Immigration from Mexico to the United States declines to lowest level in a decade
AFP
The number of Mexican immigrants who came to the United States has fallen sharply, hitting a 10-year low in the 12 months ending in March, a Pew Hispanic Center report showed Wednesday.
Between March 2008 to March 2009, the "estimated annual inflow of immigrants from Mexico was lower than at any point during the decade," bottoming out at about 175,000 immigrants, the report said, citing data from the US Census Bureau's Current Population Survey.
In the previous two years, the number of immigrants crossing from Mexico to the United States was around twice that figure, the report said.

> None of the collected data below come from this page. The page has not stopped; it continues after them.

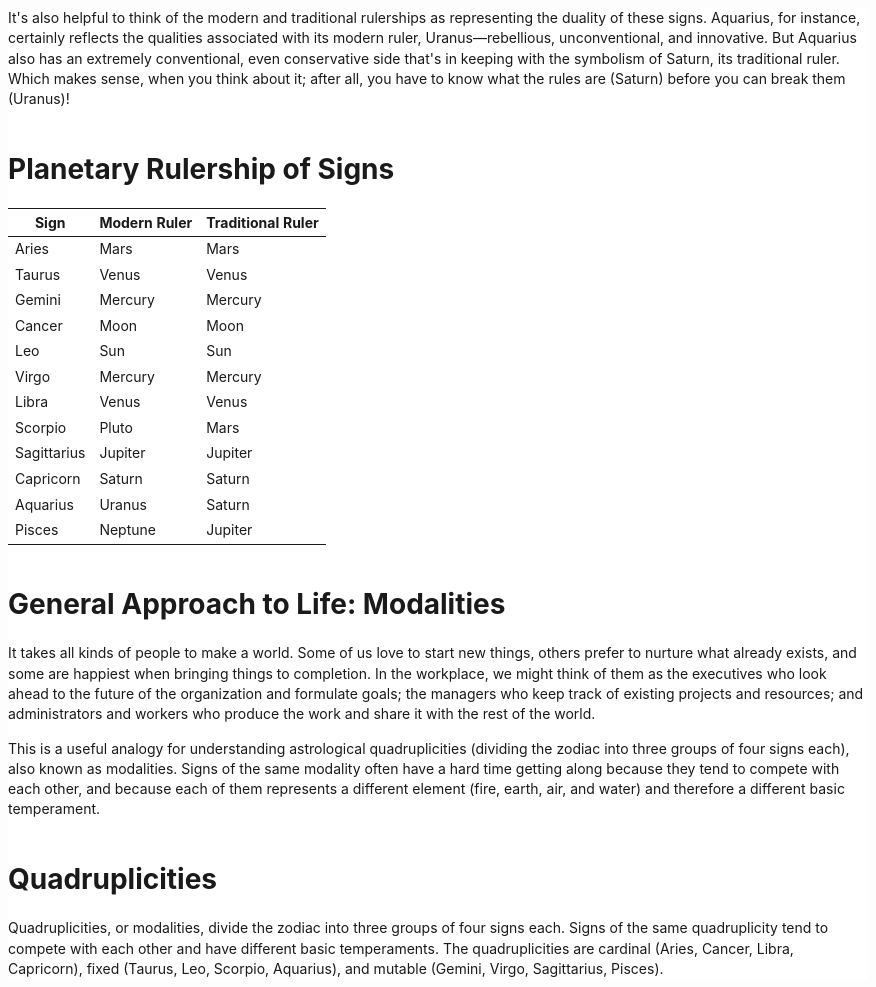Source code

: It's also helpful to think of the modern and traditional rulerships as representing the duality of these signs. Aquarius, for instance, certainly reflects the qualities associated with its modern ruler, Uranus—rebellious, unconventional, and innovative. But Aquarius also has an extremely conventional, even conservative side that's in keeping with the symbolism of Saturn, its traditional ruler. Which makes sense, when you think about it; after all, you have to know what the rules are (Saturn) before you can break them (Uranus)!

# Planetary Rulership of Signs


| Sign        | Modern Ruler | Traditional Ruler |
| ----------- | ------------ | ----------------- |
| Aries       | Mars         | Mars              |
| Taurus      | Venus        | Venus             |
| Gemini      | Mercury      | Mercury           |
| Cancer      | Moon         | Moon              |
| Leo         | Sun          | Sun               |
| Virgo       | Mercury      | Mercury           |
| Libra       | Venus        | Venus             |
| Scorpio     | Pluto        | Mars              |
| Sagittarius | Jupiter      | Jupiter           |
| Capricorn   | Saturn       | Saturn            |
| Aquarius    | Uranus       | Saturn            |
| Pisces      | Neptune      | Jupiter           |

# General Approach to Life: Modalities

It takes all kinds of people to make a world. Some of us love to start new things, others prefer to nurture what already exists, and some are happiest when bringing things to completion. In the workplace, we might think of them as the executives who look ahead to the future of the organization and formulate goals; the managers who keep track of existing projects and resources; and administrators and workers who produce the work and share it with the rest of the world.

This is a useful analogy for understanding astrological quadruplicities (dividing the zodiac into three groups of four signs each), also known as modalities. Signs of the same modality often have a hard time getting along because they tend to compete with each other, and because each of them represents a different element (fire, earth, air, and water) and therefore a different basic temperament.

# Quadruplicities

Quadruplicities, or modalities, divide the zodiac into three groups of four signs each. Signs of the same quadruplicity tend to compete with each other and have different basic temperaments. The quadruplicities are cardinal (Aries, Cancer, Libra, Capricorn), fixed (Taurus, Leo, Scorpio, Aquarius), and mutable (Gemini, Virgo, Sagittarius, Pisces).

The report notes that statistics from Mexico's National Survey of Employment and Occupation (ENOE) showed that the immigrant flow from Mexico to the United States has fallen by around 20 percent a year since 2006, from more than a million people in the 12 months starting February 2006 to 814,000 for the same period in 2007-2008 and to 636,000 in 2008-2009.
The Mexican figures were markedly higher than the US census figures because the Mexican data covers a broad spread of migrants while the US figures track only people whose principal residence is in the United States.
A third of all foreign-born US residents and two-thirds of Hispanic immigrants to the United States come from Mexico, the report said.
Nearly everyone who leaves Mexico heads for the United States, which is currently home to one in 10 people who were born in Mexico.